The game-changer that—at least in many places—broke the rule of Waterfall was Agile, initially concocted by a group of software developers who concluded that traditionalist management techniques brought more problems than solutions to the context of software development. As you can read in the (very short) Manifesto for Agile Software Development, values became more important than any specifics of orthodoxy and methodology.


More recently, Agile, which was and still is really about principles and less about specifics of execution, has pollinated an extended range of more concrete approaches. The one that's had the biggest impact is arguably DevOps. DevOps is a philosophy and set of practices that aim to bridge development—often from the initial design and creation to operations and the long-term maintenance of a system. For a long time, the divide between these had created acrimony and inefficiencies. This bridging of the development process drastically cuts down on the cycle time from identifying a need to putting the work in the hands of customers. The Agile approach also takes a vertical responsibility of everything needed to conduct one's work—from idea to maintenance—rewarding teamwork and promoting a certain degree of generalization of skills, instead of the previous love of skills specialization.

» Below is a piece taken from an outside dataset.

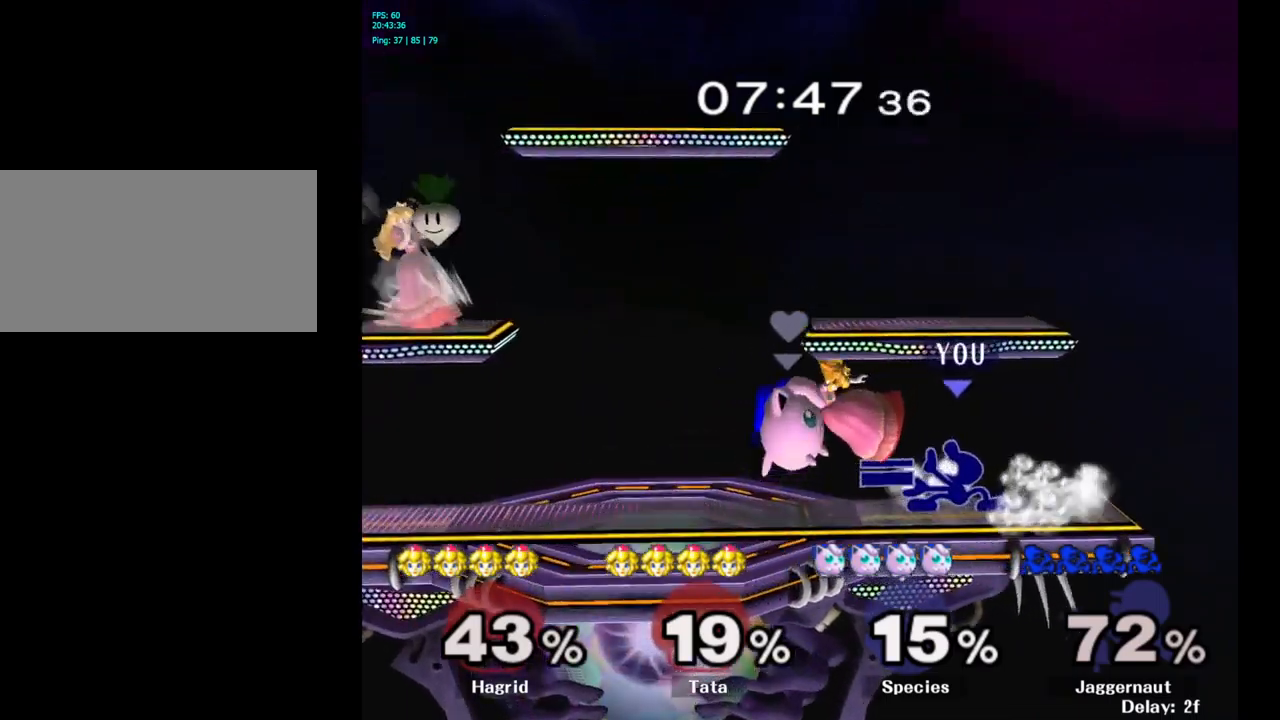
{"buttons": [], "left_stick": "down", "right_stick": "center", "events": [[17, "left_stick", "center"], [167, "A", "down"], [250, "A", "up"], [450, "left_stick", "down"]]}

A few of the major reasons the shift from Waterfall to Agile could happen with relative ease were:

  • IT operations (including software overall) were able to be codified through developments like Infrastructure-as-Code

  • Cultural mindset change, not least in organizations

  • Successful start-ups having effectively challenged the industry and conventions of previous-era top performers

  • Waterfall and Agile-ish frameworks (such as SAFe) were statistically proven to be less efficient (i.e., costs more for less value) than pure Agile

Common themes here are: code as a shared language, and that change is not a technical decision.